What you'll do
● Design and develop a modular robot autonomy stack that composes Vision-Language-Action (VLA) models with purpose-built modules to enable grasping and dexterous behaviors in unstructured environments
● Develop action refinement and safety layers that post-process VLA outputs — constraint satisfaction, collision and force guards, smoothing, and runtime monitors for safety-critical deployment
● Architect clean interfaces and abstractions around base VLA models so they can be swapped, benchmarked, and upgraded as the SOTA evolves — keeping the stack model-agnostic
● Design and maintain robust data collection and curation pipelines for production robot fleets
● Build reliable, high-speed robot autonomy software stack optimized for inference
performance
● Advance SOTA dexterous manipulation architecture through novel methodologies while bridging theory & practice—real customer use-cases with clear success criteria.
Required Qualifications
● PhD or MS degree in Computer Science, Machine Learning, Robotics, or equivalent technical discipline
● Deep expertise in machine learning fundamentals, reinforcement learning, and associated
frameworks (PyTorch, TensorFlow, Ray, etc.)

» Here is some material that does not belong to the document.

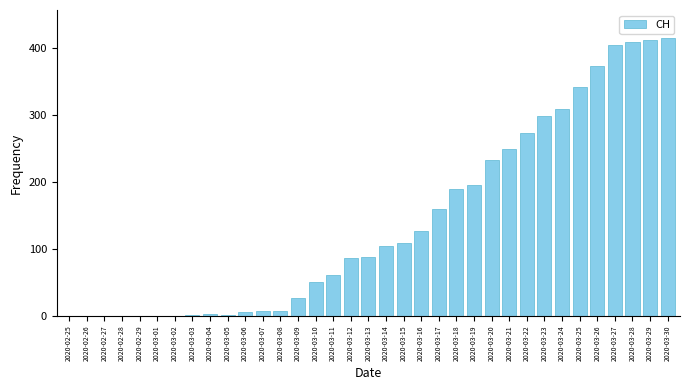

At which label is the value closest to 207?

2020-03-19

● 3+ years of proven track record developing and deploying ML systems from research through production implementation
● Hands-on experience with model lifecycle management including training, deployment, and maintenance in production settings
Preferred Qualifications
● Authored or co-authored peer-reviewed publications in robotics or related fields
● Hands-on experience designing and implementing bimanual manipulation tech stacks
with imitation learning or RL-based methods
● Background in real-time ML inference systems, simulation-to-reality transfer, or advanced
reinforcement learning implementations
Benefits
● We support publishing at top robotics/ML venues and presenting at conferences (travel + time fully covered).
● Medical, dental & vision plans
● Daily meals stipend
Hiring Process
● Phone screen + 3 virtual technical interviews + onsite
Expected Compensation
● $150,000 - $200,000 annual salary + cash and stock awards + benefits
● The pay offered for this position may vary based on several individual factors, including job-related knowledge, skills, and experience. The total compensation package may also include additional components/benefits depending on the specific role. This information will be shared if an employment offer is extended.